__DATASET EXTRACT__.

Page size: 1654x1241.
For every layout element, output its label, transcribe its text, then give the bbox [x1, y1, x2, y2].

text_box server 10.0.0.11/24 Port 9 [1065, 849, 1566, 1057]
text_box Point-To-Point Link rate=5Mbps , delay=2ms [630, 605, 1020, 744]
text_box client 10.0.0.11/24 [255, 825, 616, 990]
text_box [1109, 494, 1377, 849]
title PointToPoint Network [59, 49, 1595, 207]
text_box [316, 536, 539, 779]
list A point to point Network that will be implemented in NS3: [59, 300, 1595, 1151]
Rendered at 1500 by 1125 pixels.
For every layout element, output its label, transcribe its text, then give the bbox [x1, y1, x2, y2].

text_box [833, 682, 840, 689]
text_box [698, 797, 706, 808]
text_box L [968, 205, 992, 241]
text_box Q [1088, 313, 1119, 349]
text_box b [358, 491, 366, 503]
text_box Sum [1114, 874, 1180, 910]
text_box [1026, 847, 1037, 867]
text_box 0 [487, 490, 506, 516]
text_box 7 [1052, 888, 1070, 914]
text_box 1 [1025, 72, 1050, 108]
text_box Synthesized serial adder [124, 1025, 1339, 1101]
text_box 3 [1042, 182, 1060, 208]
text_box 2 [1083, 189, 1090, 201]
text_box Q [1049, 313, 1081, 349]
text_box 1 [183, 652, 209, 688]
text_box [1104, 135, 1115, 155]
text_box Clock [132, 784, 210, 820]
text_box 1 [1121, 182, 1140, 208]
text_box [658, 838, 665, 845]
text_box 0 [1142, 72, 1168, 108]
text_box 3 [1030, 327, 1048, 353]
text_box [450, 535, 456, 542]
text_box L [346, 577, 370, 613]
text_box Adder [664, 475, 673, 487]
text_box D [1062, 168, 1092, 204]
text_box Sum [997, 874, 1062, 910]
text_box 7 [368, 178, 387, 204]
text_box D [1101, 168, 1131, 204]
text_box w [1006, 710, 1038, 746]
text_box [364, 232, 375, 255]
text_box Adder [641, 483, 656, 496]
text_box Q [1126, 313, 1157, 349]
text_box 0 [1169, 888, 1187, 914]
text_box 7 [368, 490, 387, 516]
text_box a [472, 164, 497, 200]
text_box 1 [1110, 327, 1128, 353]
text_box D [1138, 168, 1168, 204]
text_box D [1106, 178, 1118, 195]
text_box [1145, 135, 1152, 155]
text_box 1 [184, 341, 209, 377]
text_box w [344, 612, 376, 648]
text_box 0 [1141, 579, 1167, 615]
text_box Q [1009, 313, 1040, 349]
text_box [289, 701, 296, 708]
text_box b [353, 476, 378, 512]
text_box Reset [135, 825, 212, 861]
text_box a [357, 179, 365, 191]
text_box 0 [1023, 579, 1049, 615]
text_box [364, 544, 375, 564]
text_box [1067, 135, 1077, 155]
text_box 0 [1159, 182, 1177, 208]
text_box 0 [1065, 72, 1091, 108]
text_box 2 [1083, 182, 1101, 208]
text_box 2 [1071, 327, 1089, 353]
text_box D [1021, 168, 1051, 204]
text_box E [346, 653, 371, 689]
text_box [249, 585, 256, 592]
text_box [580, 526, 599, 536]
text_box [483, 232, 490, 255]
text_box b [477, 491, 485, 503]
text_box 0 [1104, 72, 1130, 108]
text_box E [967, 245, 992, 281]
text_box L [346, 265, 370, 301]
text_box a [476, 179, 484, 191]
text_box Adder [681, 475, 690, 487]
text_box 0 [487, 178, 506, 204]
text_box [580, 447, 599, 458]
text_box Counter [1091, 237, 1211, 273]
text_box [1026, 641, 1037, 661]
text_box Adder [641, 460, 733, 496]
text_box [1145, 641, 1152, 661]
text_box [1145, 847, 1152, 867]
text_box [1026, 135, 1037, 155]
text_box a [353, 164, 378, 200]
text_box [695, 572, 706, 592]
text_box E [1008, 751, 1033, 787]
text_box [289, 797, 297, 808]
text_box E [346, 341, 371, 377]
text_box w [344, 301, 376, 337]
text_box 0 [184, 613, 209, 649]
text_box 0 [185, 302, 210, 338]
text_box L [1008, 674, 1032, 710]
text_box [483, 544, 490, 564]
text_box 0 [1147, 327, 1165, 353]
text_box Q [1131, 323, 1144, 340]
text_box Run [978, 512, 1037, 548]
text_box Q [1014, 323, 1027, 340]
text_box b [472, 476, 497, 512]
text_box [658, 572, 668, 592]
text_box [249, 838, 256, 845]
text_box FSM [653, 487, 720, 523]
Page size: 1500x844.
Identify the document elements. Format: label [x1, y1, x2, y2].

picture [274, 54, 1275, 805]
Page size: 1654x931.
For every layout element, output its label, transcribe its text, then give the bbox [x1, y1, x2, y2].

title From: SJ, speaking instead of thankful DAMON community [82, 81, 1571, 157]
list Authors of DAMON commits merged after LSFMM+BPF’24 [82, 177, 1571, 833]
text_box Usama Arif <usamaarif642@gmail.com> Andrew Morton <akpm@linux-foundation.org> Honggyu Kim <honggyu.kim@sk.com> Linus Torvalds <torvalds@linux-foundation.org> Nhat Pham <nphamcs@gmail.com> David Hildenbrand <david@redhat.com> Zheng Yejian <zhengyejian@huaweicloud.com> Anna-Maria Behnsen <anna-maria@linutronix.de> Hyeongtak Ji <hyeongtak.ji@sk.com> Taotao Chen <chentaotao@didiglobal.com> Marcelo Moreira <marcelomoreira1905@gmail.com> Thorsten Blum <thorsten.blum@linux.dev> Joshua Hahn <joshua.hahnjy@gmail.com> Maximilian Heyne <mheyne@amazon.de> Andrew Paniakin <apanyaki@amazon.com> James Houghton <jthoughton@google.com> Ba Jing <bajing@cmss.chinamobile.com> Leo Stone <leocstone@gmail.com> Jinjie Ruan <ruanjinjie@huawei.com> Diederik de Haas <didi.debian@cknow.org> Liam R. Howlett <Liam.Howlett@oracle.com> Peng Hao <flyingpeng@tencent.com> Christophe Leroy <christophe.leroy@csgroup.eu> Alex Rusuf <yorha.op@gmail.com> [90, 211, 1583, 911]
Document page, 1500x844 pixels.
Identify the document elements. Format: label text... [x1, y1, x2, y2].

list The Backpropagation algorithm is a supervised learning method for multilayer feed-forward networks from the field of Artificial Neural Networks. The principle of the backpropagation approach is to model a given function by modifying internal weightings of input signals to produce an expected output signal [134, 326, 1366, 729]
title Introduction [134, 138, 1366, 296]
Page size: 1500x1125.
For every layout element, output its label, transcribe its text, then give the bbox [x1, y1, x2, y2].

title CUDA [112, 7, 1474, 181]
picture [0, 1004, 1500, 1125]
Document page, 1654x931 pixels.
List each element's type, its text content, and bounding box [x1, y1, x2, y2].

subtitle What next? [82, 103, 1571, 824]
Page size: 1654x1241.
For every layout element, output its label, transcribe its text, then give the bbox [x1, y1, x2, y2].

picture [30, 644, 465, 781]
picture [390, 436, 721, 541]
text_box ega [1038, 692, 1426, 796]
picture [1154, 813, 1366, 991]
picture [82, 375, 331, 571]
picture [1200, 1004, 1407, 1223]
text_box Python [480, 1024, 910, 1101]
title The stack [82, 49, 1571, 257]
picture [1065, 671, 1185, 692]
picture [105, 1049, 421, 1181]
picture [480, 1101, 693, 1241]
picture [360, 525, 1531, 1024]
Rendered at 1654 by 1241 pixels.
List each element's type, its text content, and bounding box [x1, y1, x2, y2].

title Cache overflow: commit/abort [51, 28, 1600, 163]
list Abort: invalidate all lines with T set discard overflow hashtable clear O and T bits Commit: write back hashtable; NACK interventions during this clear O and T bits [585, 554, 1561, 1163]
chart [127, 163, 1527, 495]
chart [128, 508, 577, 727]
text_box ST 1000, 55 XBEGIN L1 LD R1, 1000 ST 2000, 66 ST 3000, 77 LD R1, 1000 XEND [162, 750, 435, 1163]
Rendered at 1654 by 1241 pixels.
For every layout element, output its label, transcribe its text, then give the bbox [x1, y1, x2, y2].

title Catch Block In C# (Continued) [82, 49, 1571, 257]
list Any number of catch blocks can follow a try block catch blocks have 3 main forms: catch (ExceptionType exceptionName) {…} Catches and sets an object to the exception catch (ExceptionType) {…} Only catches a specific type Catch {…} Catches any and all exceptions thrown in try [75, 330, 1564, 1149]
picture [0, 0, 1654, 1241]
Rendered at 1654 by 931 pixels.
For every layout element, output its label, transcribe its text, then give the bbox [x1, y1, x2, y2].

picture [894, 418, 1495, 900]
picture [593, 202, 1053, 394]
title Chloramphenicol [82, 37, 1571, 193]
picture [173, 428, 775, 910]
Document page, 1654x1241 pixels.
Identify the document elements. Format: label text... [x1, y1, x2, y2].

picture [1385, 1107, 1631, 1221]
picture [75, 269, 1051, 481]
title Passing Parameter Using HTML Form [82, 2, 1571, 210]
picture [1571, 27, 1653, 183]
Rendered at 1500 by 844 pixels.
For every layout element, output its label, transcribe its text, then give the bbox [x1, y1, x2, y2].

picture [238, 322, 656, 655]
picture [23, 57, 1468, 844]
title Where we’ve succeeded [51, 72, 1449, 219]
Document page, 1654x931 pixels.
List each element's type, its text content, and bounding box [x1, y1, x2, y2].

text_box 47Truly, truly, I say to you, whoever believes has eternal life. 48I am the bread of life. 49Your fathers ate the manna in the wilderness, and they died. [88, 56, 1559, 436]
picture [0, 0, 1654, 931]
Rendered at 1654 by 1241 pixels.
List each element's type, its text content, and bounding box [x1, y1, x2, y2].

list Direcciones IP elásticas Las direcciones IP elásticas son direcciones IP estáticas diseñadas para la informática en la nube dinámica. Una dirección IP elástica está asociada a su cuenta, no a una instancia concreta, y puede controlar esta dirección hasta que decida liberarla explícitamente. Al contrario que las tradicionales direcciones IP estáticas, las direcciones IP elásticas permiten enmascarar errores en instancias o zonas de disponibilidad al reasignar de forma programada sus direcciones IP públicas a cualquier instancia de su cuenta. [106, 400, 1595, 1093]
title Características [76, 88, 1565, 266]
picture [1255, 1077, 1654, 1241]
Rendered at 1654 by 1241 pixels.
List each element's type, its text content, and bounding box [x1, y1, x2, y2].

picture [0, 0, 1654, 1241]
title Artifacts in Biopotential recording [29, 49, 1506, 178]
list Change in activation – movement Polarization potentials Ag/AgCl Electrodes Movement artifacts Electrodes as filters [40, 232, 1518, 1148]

__PROMPT__. Turn the lines above, from the one that contains "Document page, 1500x844 pixels." through the one that contains "picture [0, 1004, 1500, 1125]", into a JSON list of strings with one string per line. Leave out blank lines.

__RESPONSE__.
[
  "Document page, 1500x844 pixels.",
  "Identify the document elements. Format: label text... [x1, y1, x2, y2].",
  "list The Backpropagation algorithm is a supervised learning method for multilayer feed-forward networks from the field of Artificial Neural Networks. The principle of the backpropagation approach is to model a given function by modifying internal weightings of input signals to produce an expected output signal [134, 326, 1366, 729]",
  "title Introduction [134, 138, 1366, 296]",
  "Page size: 1500x1125.",
  "For every layout element, output its label, transcribe its text, then give the bbox [x1, y1, x2, y2].",
  "title CUDA [112, 7, 1474, 181]",
  "picture [0, 1004, 1500, 1125]"
]